What lines in the records below hold the string "объявления"? Please show them.
[[ TASK MATERIAL open ]]
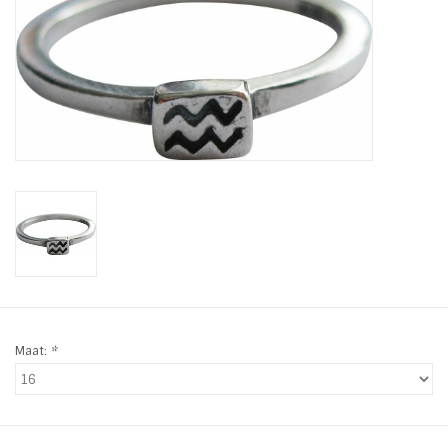
Tassen en meer
Haaraccesoires
Zonnebrillen
Fashion
ON THE BEACH
Charmin*s
Maat:
*
Ohlala Jewels
LIFESTYLE PRODUCTEN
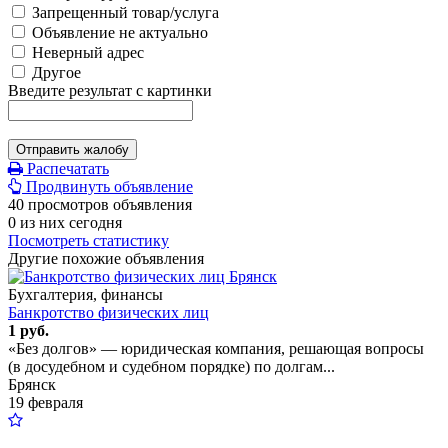
Запрещенный товар/услуга
Объявление не актуально
Неверный адрес
Другое
Введите результат с картинки
Отправить жалобу
Распечатать
Продвинуть объявление
40 просмотров объявления
0 из них сегодня
Посмотреть статистику
Другие похожие объявления
Бухгалтерия, финансы
Банкротство физических лиц
1 руб.
«Без долгов» — юридическая компания, решающая вопросы
(в досудебном и судебном порядке) по долгам...
Брянск
19 февраля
[[ TASK MATERIAL closed ]]
**COMPLETED TASK**
40 просмотров объявления
Другие похожие объявления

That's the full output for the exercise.